Like many expectant mothers, when Lori Dente learned that she was having a girl, she raced to the store to buy her bundle of joy a dress — an adorable navy blue number with a splash of red hearts.
Eager to share the purchase with her husband, Michael, she greeted him before he stepped through the door of their Copley Township home.
“A sweater dress for a newborn?” he teased.
“It will be her Valentine’s Day dress,” Lori said, grinning.
Sofia Isabella Dente was born Jan 26, 2011, at Akron General Hospital, but something crucial had happened prior to her birth. The baby’s umbilical cord became compressed, cutting off oxygen and leaving her in a vegetative state.
At Akron Children’s Hospital, where she was transferred, Sofia’s parents and doctors closely watched the infant. But as a social worker at Children’s, Lori knew the terms used by the medical staff, and the prognosis was grim.
After nearly three weeks of no improvement, Sofia, in her dress with the pretty red hearts, went home on Valentine’s Day to die.

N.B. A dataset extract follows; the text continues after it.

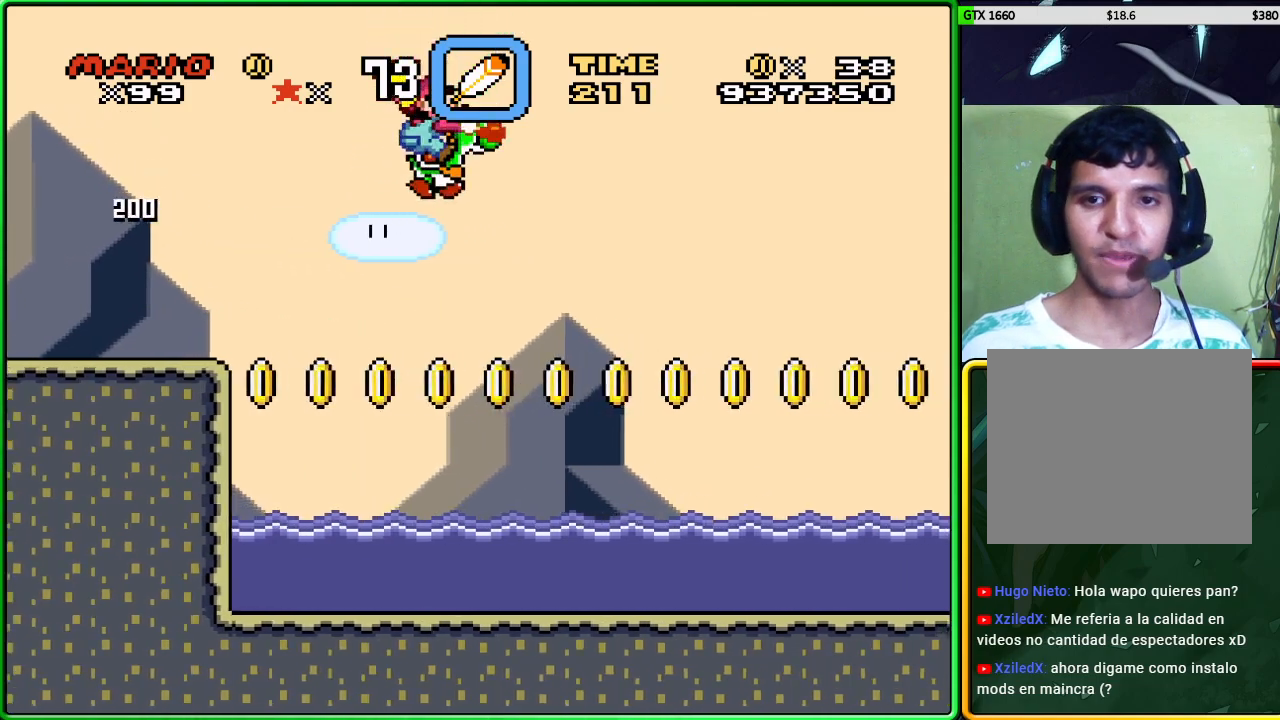
{"buttons": ["A", "X"], "left_stick": "right", "events": []}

While their tale is sorrowful, the Dentes consider themselves blessed — having had time to sing, read and hold their daughter close. Sofia died in the wee hours of the next morning. And what followed stunned her parents.

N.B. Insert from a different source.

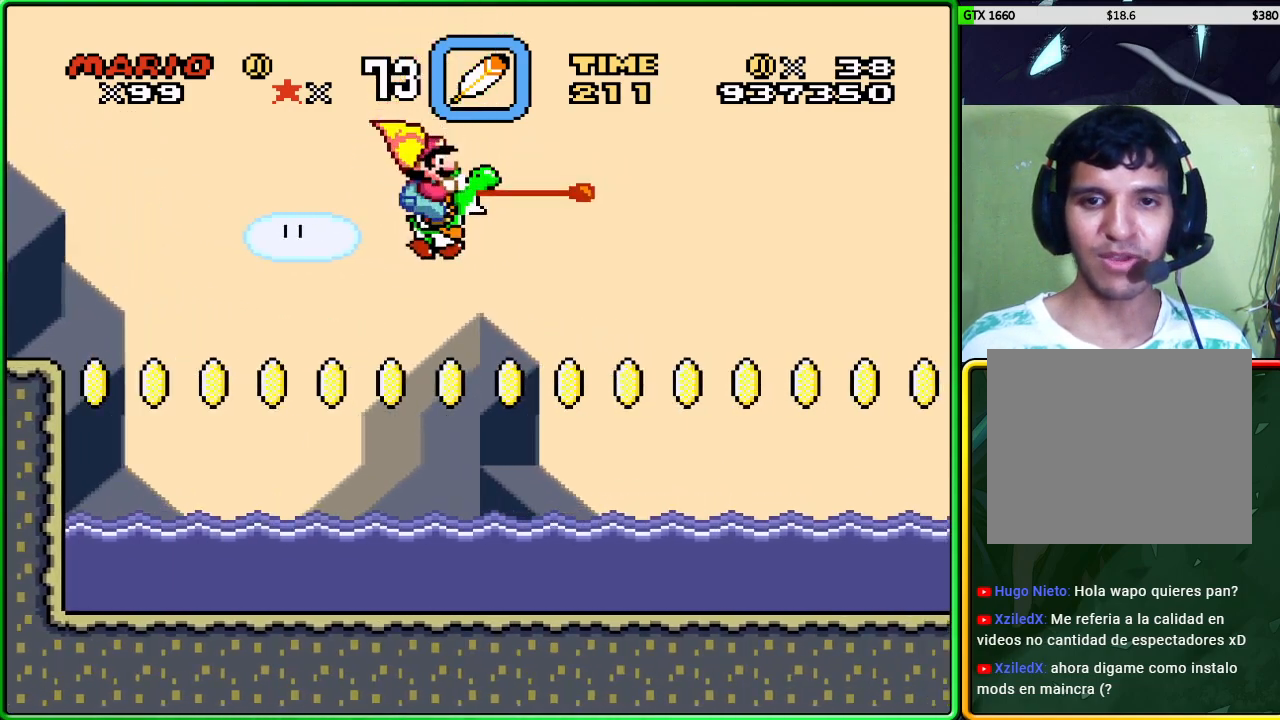
{"buttons": ["A", "X"], "left_stick": "right", "events": []}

On Facebook, Lori and Michael shared their daughter’s story and asked people to join a movement that they called “Find the love.”

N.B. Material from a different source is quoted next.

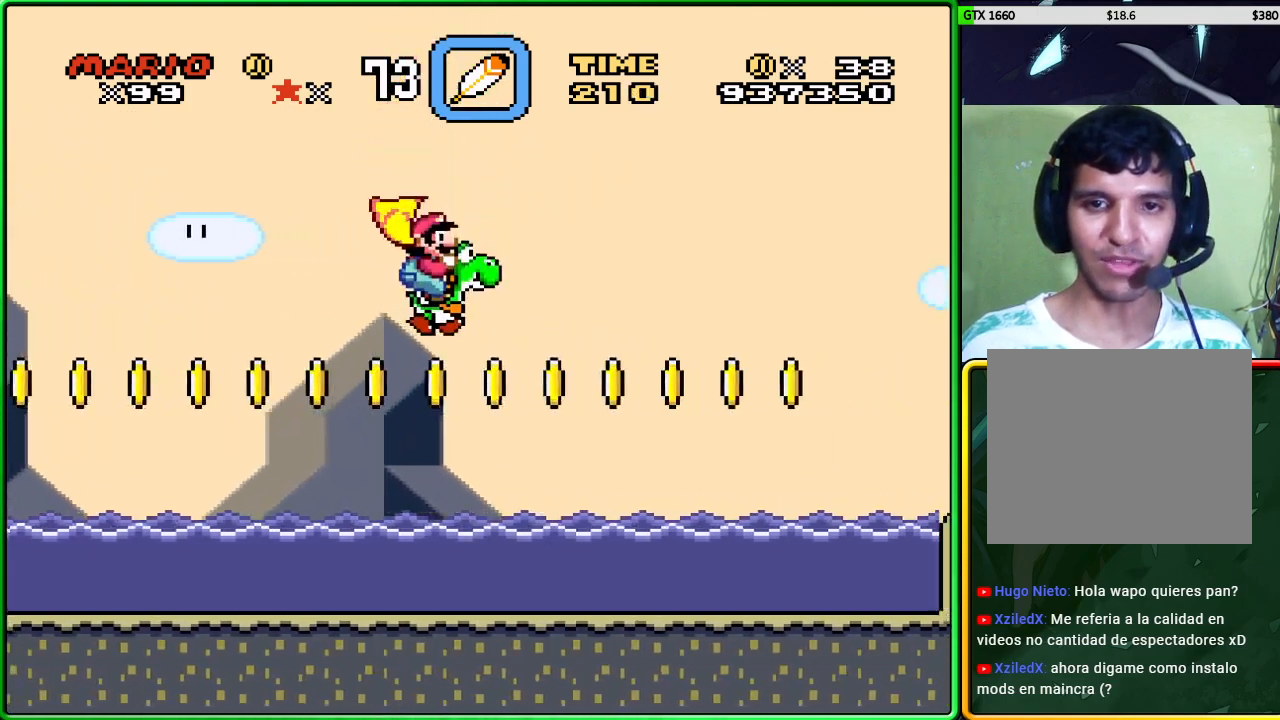
{"buttons": ["A", "X"], "left_stick": "right", "events": []}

“It is a project that suggests taking some time out of your daily life in honor of this sweet baby girl and … look at the good around you,” Lori explained. “The response has been amazing. People have written to thank us for permission to pause.”
The 21-day project, equaling the number of days that Sofia lived, encourages Facebook users to post pictures that represent love. It ends Saturday.
“For the three weeks that she lived, she taught so many people to stop and focus on love. We are so busy in our daily lives that we lose sight of that,” said Lori, noting that nearly 1,200 people from around the globe have joined in.
The biggest fear for parents who have lost a child, explained Michael Dente, is that they will be forgotten, that over time the deceased child’s name disappear from conversations and their memories will fade.
“Though Sofie isn’t here, physically, she is here in spirit,” said Michael, whom Lori commends for holding her up during their darkest hour. “People are proud of their children because they’re football stars or something else, but then there’s my daughter. She only lived three weeks, but has reached out to the world.”
The Akron area has a notable number of charitable causes in honor of those who have died too young. The reason is threefold — to keep their memories alive, honor their lives by helping others, and make sense out of something that seems senseless.
Summit County judges Tom and Linda Teodosio began the Andrea Rose Teodosio Foundation following the death of their 22-year-old daughter in a skiing accident. The foundation benefits a multitude of causes.
Sara Ruble of Stow lost her 19-year-old son, Scott Jessie, to natural causes, and championed the Christmas Box Angel that stands in Silver Springs Cemetery. The Cassidy’s Hope Foundation salutes the memory of Valley City’s Cassidy Erin Jackson, daughter of Pam and Butch Czech, who died of cancer at 12. And Bob and Cathy Reeves established the counseling service Kelly’s Grief Center in Kent in honor of their 16-month-old daughter who choked to death.
For the Dentes, it’s a more tangible cause.
When Sofia was in the hospital, Lori gathered every blanket that had swaddled her baby and slept with them, taking in the smells of her daughter that still lingered on the fabric. The blankets were so comforting that she and Michael formed a nonprofit organization, Team Sofie Chapter 2, providing blankets to babies in the NICU at Akron Children’s Hospital and others in need around the country.
Today, the Dentes are busy taking care of their 18-month-old son, Alex, and are expecting another baby in August.
“Sofie made me a much better mom,” said Lori, watching her busy son playing. “I see the world differently because of her.”
The couple wishes they weren’t members of the exclusive group of parents who have lost children, but understands that life can throw some harsh punches.
“As much as we [bereaved parents] would trade in a heartbeat to have our kids back,” Lori said, “you almost feel chosen — because you see life through a different set of lenses.”